=== How to complete this task ===
Write every record below out exactly; no images.
----- Data for this task
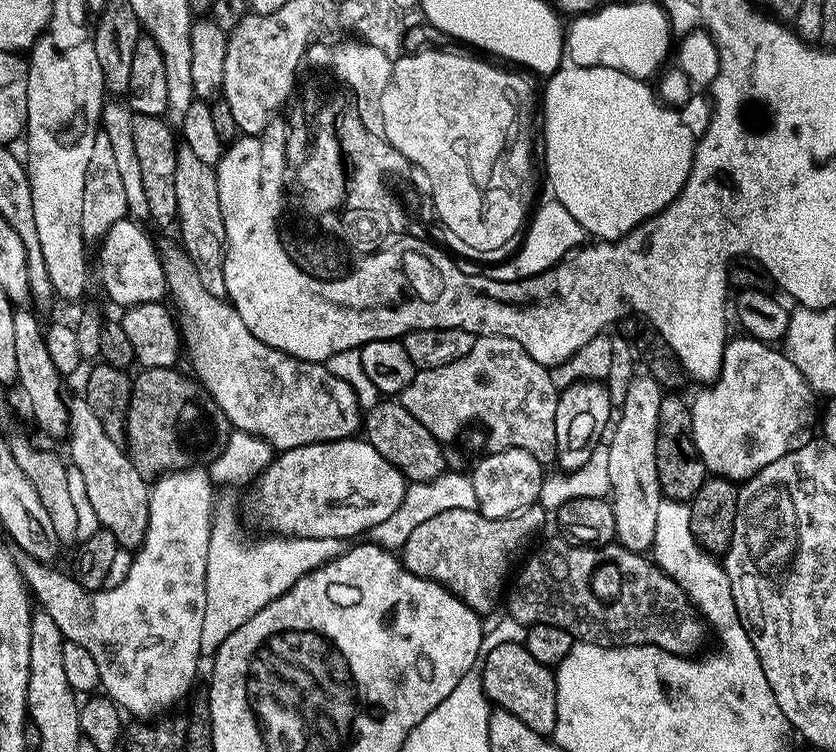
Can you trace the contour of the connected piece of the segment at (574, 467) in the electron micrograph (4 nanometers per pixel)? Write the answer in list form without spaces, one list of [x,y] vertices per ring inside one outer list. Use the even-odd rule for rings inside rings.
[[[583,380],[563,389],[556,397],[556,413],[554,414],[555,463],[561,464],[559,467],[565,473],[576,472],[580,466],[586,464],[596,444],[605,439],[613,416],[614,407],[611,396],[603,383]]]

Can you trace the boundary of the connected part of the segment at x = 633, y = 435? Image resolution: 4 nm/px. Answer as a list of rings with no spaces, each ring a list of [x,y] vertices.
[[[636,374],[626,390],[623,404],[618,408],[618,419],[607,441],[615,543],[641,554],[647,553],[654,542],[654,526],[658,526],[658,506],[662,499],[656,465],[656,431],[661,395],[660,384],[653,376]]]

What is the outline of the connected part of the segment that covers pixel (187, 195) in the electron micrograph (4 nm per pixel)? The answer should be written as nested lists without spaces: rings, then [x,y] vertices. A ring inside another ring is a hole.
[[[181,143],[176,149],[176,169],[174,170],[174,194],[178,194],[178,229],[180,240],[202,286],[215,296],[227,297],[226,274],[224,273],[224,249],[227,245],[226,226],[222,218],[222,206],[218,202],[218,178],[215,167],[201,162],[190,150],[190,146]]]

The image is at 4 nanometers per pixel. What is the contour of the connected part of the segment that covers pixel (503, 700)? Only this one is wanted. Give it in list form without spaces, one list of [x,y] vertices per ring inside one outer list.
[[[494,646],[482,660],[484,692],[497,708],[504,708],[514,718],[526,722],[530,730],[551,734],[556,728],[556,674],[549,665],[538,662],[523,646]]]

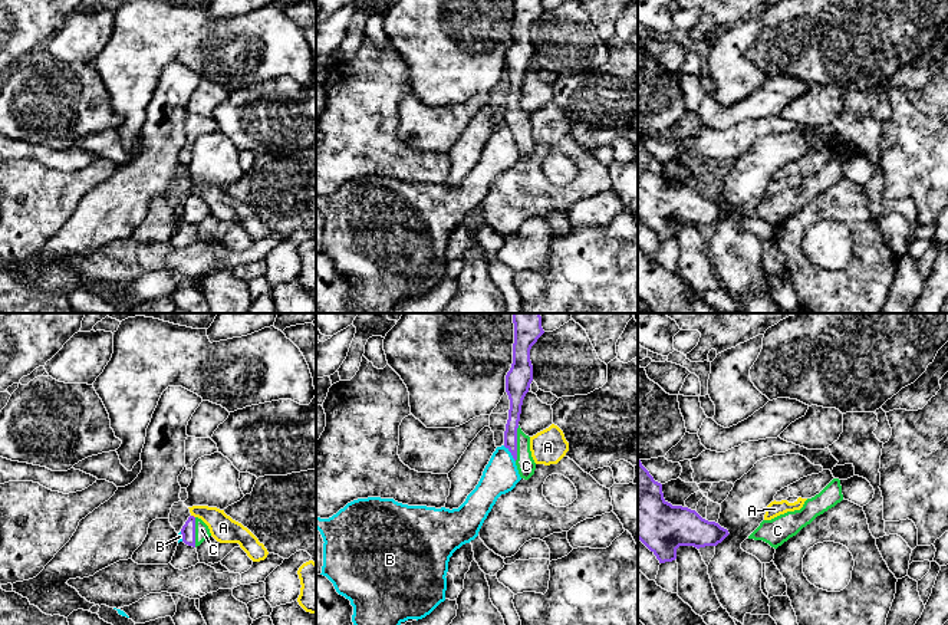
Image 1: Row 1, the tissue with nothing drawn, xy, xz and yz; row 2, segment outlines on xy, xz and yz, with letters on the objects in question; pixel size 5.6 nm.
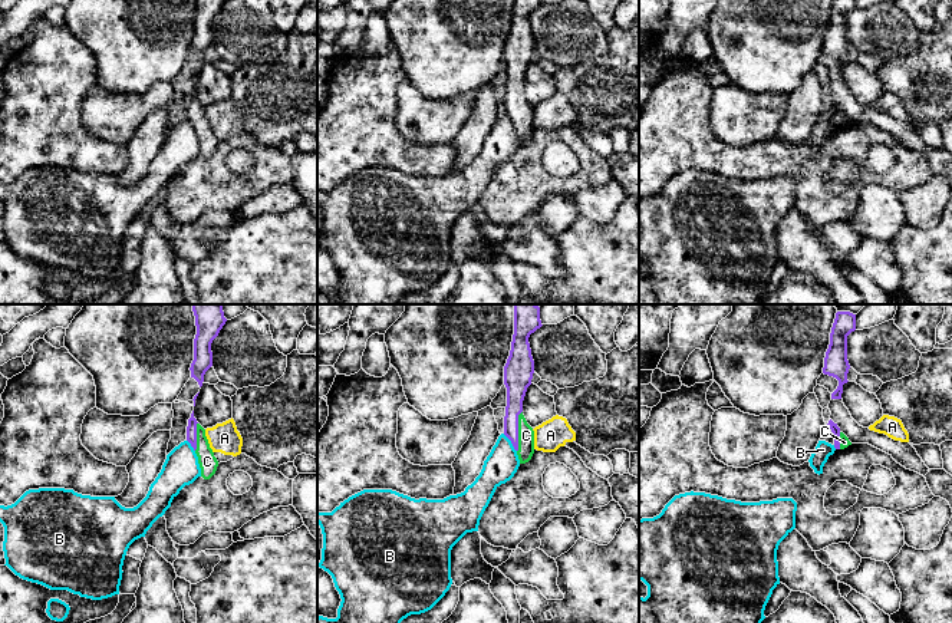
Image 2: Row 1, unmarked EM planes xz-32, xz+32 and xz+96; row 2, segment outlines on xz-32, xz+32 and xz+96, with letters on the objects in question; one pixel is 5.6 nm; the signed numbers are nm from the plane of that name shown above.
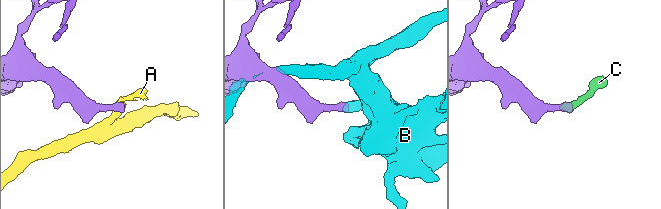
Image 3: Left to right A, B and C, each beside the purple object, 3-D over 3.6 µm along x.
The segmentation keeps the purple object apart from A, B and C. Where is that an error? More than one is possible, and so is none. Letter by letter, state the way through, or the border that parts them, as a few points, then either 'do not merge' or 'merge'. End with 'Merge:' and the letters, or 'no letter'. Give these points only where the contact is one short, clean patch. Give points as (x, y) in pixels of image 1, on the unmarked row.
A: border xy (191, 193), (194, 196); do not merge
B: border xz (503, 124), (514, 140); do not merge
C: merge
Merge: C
----------
=== Result of this exercise ===
Can you trace the contour of the connected piece of the segment at (574, 467) in the electron micrograph (4 nanometers per pixel)? Write the answer in list form without spaces, one list of [x,y] vertices per ring inside one outer list. Use the even-odd rule for rings inside rings.
[[[583,380],[563,389],[556,397],[556,413],[554,414],[555,463],[561,464],[559,467],[565,473],[576,472],[580,466],[586,464],[596,444],[605,439],[613,416],[614,407],[611,396],[603,383]]]

Can you trace the boundary of the connected part of the segment at x = 633, y = 435? Image resolution: 4 nm/px. Answer as a list of rings with no spaces, each ring a list of [x,y] vertices.
[[[636,374],[626,390],[623,404],[618,408],[618,419],[607,441],[615,543],[641,554],[647,553],[654,542],[654,526],[658,526],[658,506],[662,499],[656,465],[656,431],[661,395],[660,384],[653,376]]]

What is the outline of the connected part of the segment that covers pixel (187, 195) in the electron micrograph (4 nm per pixel)? The answer should be written as nested lists without spaces: rings, then [x,y] vertices. A ring inside another ring is a hole.
[[[181,143],[176,149],[176,169],[174,170],[174,194],[178,194],[178,229],[180,240],[202,286],[215,296],[227,297],[226,274],[224,273],[224,249],[227,245],[226,226],[222,218],[222,206],[218,202],[218,178],[215,167],[201,162],[190,150],[190,146]]]

The image is at 4 nanometers per pixel. What is the contour of the connected part of the segment that covers pixel (503, 700)? Only this one is wanted. Give it in list form without spaces, one list of [x,y] vertices per ring inside one outer list.
[[[494,646],[482,660],[484,692],[497,708],[504,708],[514,718],[526,722],[530,730],[551,734],[556,728],[556,674],[549,665],[538,662],[523,646]]]

Image 1: Row 1, the tissue with nothing drawn, xy, xz and yz; row 2, segment outlines on xy, xz and yz, with letters on the objects in question; pixel size 5.6 nm.
Image 2: Row 1, unmarked EM planes xz-32, xz+32 and xz+96; row 2, segment outlines on xz-32, xz+32 and xz+96, with letters on the objects in question; one pixel is 5.6 nm; the signed numbers are nm from the plane of that name shown above.
Image 3: Left to right A, B and C, each beside the purple object, 3-D over 3.6 µm along x.
The segmentation keeps the purple object apart from A, B and C. Where is that an error? More than one is possible, and so is none. Letter by letter, state the way through, or the border that parts them, as a few points, then either 'do not merge' or 'merge'. End with 'Merge:' and the letters, or 'no letter'. Give these points only where the contact is one short, clean patch. Give points as (x, y) in pixels of image 1, on the unmarked row.
A: border xy (191, 193), (194, 196); do not merge
B: border xz (503, 124), (514, 140); do not merge
C: merge
Merge: C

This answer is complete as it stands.